We need a strategy. What is it?
What is a strategy?
More and more clients are asking me to help them develop their strategies. This might be workforce, wellbeing, reward and recognition to name a few, in my specialist field. Two key questions come up each time; what is a strategy? How do we decide what it is?
The first question should be straightforward but surprisingly isn’t. I do think that we have a knack for over-complicating things in business and spending far too much debating the individual words, language rather than focusing on the overall meaning. So, I’ll be bold and state it as I see it.
A strategy is your aspirations and approaches for the longer-term with clear goals which is underpinned by detailed action plans.
Simple and to the point. (Well, I am from Yorkshire!).
The second is around the writing and developing one which takes a bit more time. The second is where I usually get involved and work with each client to agree our approach. A strategy should never be something that is developed and written by just one person as this leads to narrow views and rarely hits the mark. Instead it should be developed by engaging with your workforce and/or key stakeholders to hear a range of diverse views to help shape a strategy that reflects your organisation both internally and taking into account external factors.
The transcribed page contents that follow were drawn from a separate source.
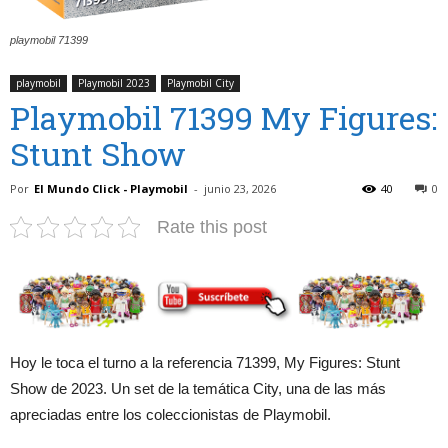
playmobil 71399
playmobil
Playmobil 2023
Playmobil City
Playmobil 71399 My Figures:
Stunt Show
Por
El Mundo Click - Playmobil
-
junio 23, 2026
40
0
Rate this post
Hoy le toca el turno a la referencia 71399, My Figures: Stunt
Show de 2023. Un set de la temática City, una de las más
apreciadas entre los coleccionistas de Playmobil.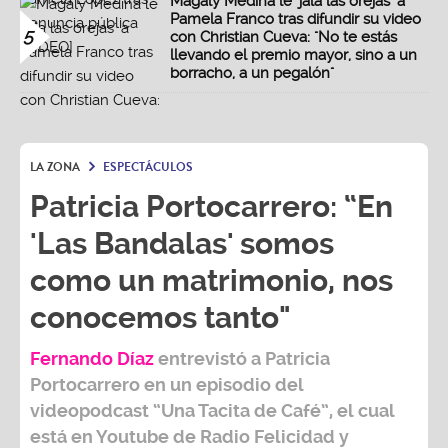
Magaly Medina le 'jala las orejas' a
Pamela Franco tras difundir su video
5
con Christian Cueva: "No te estás
llevando el premio mayor, sino a un
borracho, a un pegalón"
LA ZONA
ESPECTÁCULOS
Patricia Portocarrero: “En
'Las Bandalas' somos
como un matrimonio, nos
conocemos tanto"
Fernando Díaz
entrevistó a
Patricia
Portocarrero
en un episodio del
videopodcast
“Una Tacita de Café”,
el cual
está en Youtube de
Radio Felicidad
y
How you approach this is critical. Simply having a strategy written by an HR Director who then creates a plan is a sure way not to succeed. I always talk about the ‘how’ and not just the ‘what’. A strategy should be developed by engaging, listening and seeking a variety of views. It then needs to be shared again so that further input from others can be taken into account.
In my experience, a good effective strategy in a business is one that is understood, clear goals and it is owned by your people, at all levels to ensure engagement.
So what next? Once the strategy is agreed then it is essential to decide how it will be delivered through action planning, allocation of responsibilities and key milestones including definitive timescales, measurable outcomes and identifying who is responsible.